How Clean Energy Projects Benefit Global & Local Environments
There’s no doubt about it – wind, solar, and grid-scale battery storage are crucial to decarbonizing global energy systems. With NYC Climate Week in full swing, we want to highlight the additional benefits clean power brings to our local environments.
Greenhouse Gas Emissions
With just the utility-scale solar, wind, and energy storage systems operating in the US today, we’ve achieved massive environmental benefits through reducing carbon emissions. At a high level, wind and solar power projects already on the grid avoid 426 million metric tons of carbon dioxide per year – that’s equivalent to the total emissions 50 billion gallons of gasoline would produce. That’s also the equivalent of the amount of carbon sequestered by planting 20 billion trees. These emissions savings can prevent over $22 billion in future climate-related damages each year – and that number is only growing.
Air Quality
Locally, we can see the direct health benefits renewable energy has on our air quality. Current projects avoid 289,000 metric tons of sulfur dioxide and 330,000 metric tons of nitrogen oxides annually. Removing these harmful pollutants from our ecosystems reduces smog and rates of asthma and other respiratory issues, generating health benefits that are valued between $20 and $51 billion.
Water Preservation
As the world becomes more susceptible to drought and extreme weather, clean energy remains sustainable by not using precious water resources for cooling like conventional power plants. Wind and solar projects save an estimated 211 billion gallons of water each year across the country, enough to fill 319,000 Olympic-sized swimming pools. Projects across the country are designed to save water in other ways as well – solar farms with regionally appropriate plants underneath help retain stormwater, wind turbines disturb so little ground that they barely impact hydrological conditions. In every way, clean energy is producing more while using less.
Scaling the Benefits
The best part about these numbers? They’re already outdated. Thanks to federal clean energy incentives, clean energy is providing even more of these benefits at a faster pace than we’ve ever seen.

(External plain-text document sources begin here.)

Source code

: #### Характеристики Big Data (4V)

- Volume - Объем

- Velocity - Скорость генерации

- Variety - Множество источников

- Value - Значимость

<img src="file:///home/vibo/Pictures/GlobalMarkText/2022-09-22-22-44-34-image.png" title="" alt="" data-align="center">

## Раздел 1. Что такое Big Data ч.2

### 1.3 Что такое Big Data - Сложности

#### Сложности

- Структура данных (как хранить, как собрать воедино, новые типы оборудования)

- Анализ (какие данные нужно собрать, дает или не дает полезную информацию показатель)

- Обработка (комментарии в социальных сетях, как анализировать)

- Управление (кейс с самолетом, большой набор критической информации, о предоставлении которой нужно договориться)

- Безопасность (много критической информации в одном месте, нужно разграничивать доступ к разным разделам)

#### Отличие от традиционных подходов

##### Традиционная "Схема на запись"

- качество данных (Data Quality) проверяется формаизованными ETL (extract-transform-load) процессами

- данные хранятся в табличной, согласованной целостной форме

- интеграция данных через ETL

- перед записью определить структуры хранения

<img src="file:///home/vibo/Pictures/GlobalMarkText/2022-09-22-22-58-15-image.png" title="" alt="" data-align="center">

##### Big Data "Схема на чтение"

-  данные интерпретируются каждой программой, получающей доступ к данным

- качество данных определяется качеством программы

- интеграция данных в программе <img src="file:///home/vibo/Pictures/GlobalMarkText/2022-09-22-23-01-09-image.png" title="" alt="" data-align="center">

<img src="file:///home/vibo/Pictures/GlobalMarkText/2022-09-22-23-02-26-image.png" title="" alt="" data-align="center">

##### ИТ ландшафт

In just the past year, we’ve seen $271 billion in investment in clean energy projects, including 83 new or expanded clean energy manufacturing facilities and 184,850 MW of new projects. Each new clean energy project is a step forward in making our air, water, and communities healthier and more resilient.
The US and the world still have a long way to go, in both decarbonizing energy production and protecting global ecosystems, but progress is clearly underway.